Crossing three countries in a week is routine in a motorhome — and every border changes the list of equipment required on board. In a rental, the vehicle is supposed to be compliant for its country of registration; checking the rest before an international itinerary is on you. Here is the tour.

The common European base

Almost everywhere in Europe: a warning triangle and a hi-vis vest reachable from the driver's seat — one per occupant in several countries (Italy requires one for anyone stepping onto the carriageway), so pack as many as there are travelers. In France, towing a trailer or fitting a bike rack that hides the plate requires a duplicate plate and lights. Check this equipment at handover, along with the condition report.

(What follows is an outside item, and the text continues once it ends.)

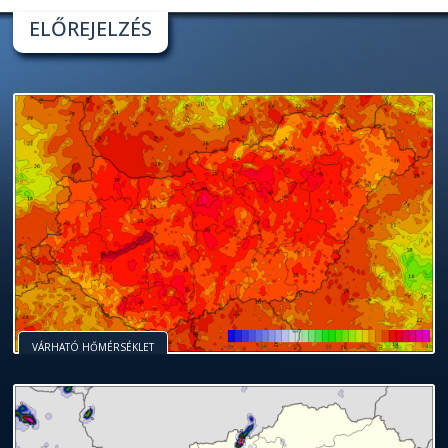
ELŐREJELZÉS
VÁRHATÓ HŐMÉRSÉKLET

The quirks that catch people out

Spain: since January 2026, the connected V-16 light beacon replaces triangles for Spanish-registered vehicles — in a French-plated vehicle your triangles remain valid, but a van rented in Barcelona must carry one. Germany: a first-aid kit (DIN standard) is mandatory, on top of triangle and vest. Austria and Switzerland: a motorway vignette is required the moment you enter the network (about €12 for 10 days in Austria, about CHF 44 per year in Switzerland) — and above 3.5 t, the heavy-vehicle charges (GO-Box, LSVA) apply. Italy: vest mandatory outside built-up areas for any occupant getting out. Scandinavia: dipped headlights on day and night, all year round.

Winter: tyres and chains

Germany requires winter tyres in wintry conditions (Alpine marking), France applies the Mountain Law (winter tyres or chains on board in 34 departments from November 1 to March 31), Austria mandates winter tyres from November 1 to April 15. For a winter rental, check the 3PMSF marking on the tyres before signing: being turned back at a pass for missing equipment is on you.

And in the United States?

No federal mandatory kit for a rental RV: compliance (extinguisher, detectors) is the rental company's job. Your obligations: a valid license and, for Europeans, the recommended IDP — see our guide what license for a motorhome. Finally, budget: vignettes and charges come on top of classic tolls, detailed in fuel and tolls.